A while back I decided to install yamllint (well, the Ubuntu version of it) and use it on our YAML files. I expected to find some minor things and small surprises. Instead, I received a litany of warnings, primarily about having too much indentation. This was especially surprising to me because I'd absorbed the story that YAML was extremely picky about whitespace; you had to use two spaces, no more and no less, and carefully line everything up where it was required. Except, apparently, not always, at least as Prometheus and other Go programs accepted YAML.
(Now that I read various things on the Internet, I've found out that YAML doesn't require two spaces, it just requires a consistent number of spaces (with no tabs). Two spaces is apparently the common default and so generally what you find in documentation, starting sample configuration files, and so on.)
Where this came up was in this syntax, which I had written variants of over and over again:
groups: - name: temperatures rules: - alert: TempCore [...]
According to yamllint, the '- alert: ...' should have been indented to the level of 'rules:', not one more level. Actually reproducing this in a synthetic example turned out to be sufficiently hard to do and understand that this is actually the start of one of our Prometheus alert rule files, rather than a more abstracted example, because my abstracted examples kept failing.
In some experimentation it may be that yamllint is really objecting to the inconsistency between the two indentation approaches for '- ...' stanzas here, where the 'groups' one isn't indented relative to the label but the 'rules' one is. But this again illustrates that YAML's rules are looser than I expected, if things can be written either way (and even in a mixed way) and still be legal. As best as I can tell from trying to read YAML syntax documentation, it's (probably) valid to write YAML both ways.
(Until I looked closely at the YAML I'd written just now I didn't even notice this inconsistency. I'm not sure when it came from, but I clearly did it a lot. Also, apparently some part of me feels that things should be indented.)

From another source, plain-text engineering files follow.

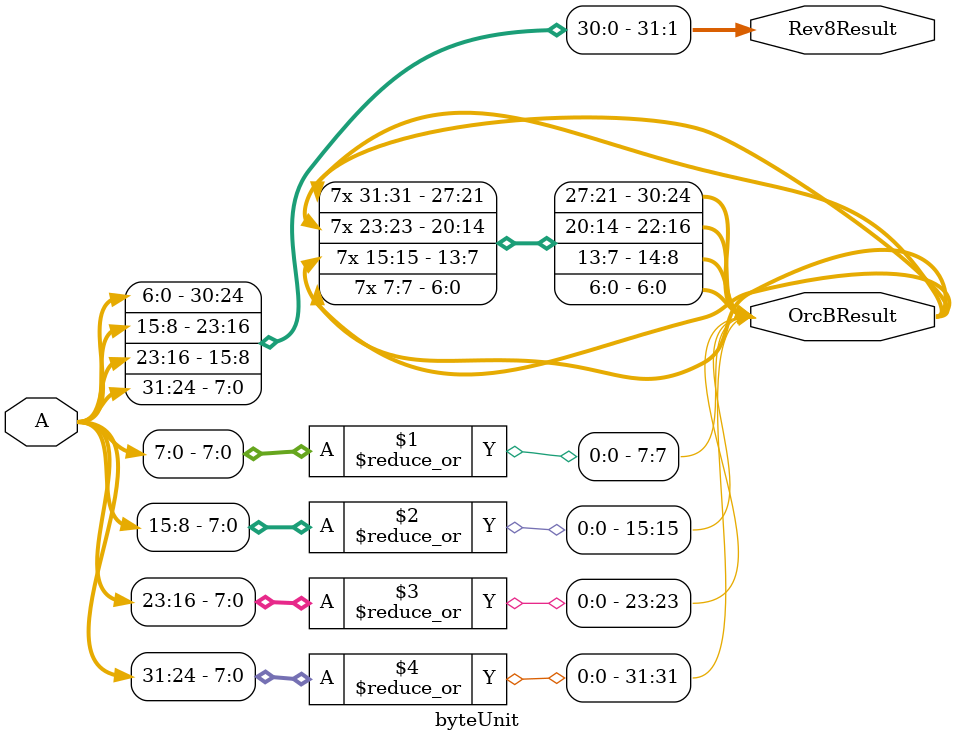
<source format=sv>

`include "wally-config.vh"

module byteUnit #(parameter WIDTH=32) (
  input  logic [WIDTH-1:0] A,             // Operands
  output logic [WIDTH-1:0] OrcBResult,    // OrcB result
  output logic [WIDTH-1:0] Rev8Result);   // Rev8 result

  genvar i;

  for (i=0;i<WIDTH;i+=8) begin:loop
    assign OrcBResult[i+7:i] = {8{|A[i+7:i]}};
    assign Rev8Result[WIDTH-i:WIDTH-i-7] = A[i+7:i];
  end

endmodule
</source>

On the one hand, this shows that I don't understand YAML as much as I thought I did. On the other hand, I'm not sure that I want to understand YAML more than I do, because I often find it annoying (partly for reasons that aren't the fault of YAML per se but of how people use it). On the third hand, YAML is pretty much what I'm stuck with these days, so maybe I should know more about it. The ecosystems using YAML aren't about to change their spots at this point (and they shouldn't, it would be very disruptive to change their configuration syntax at this point).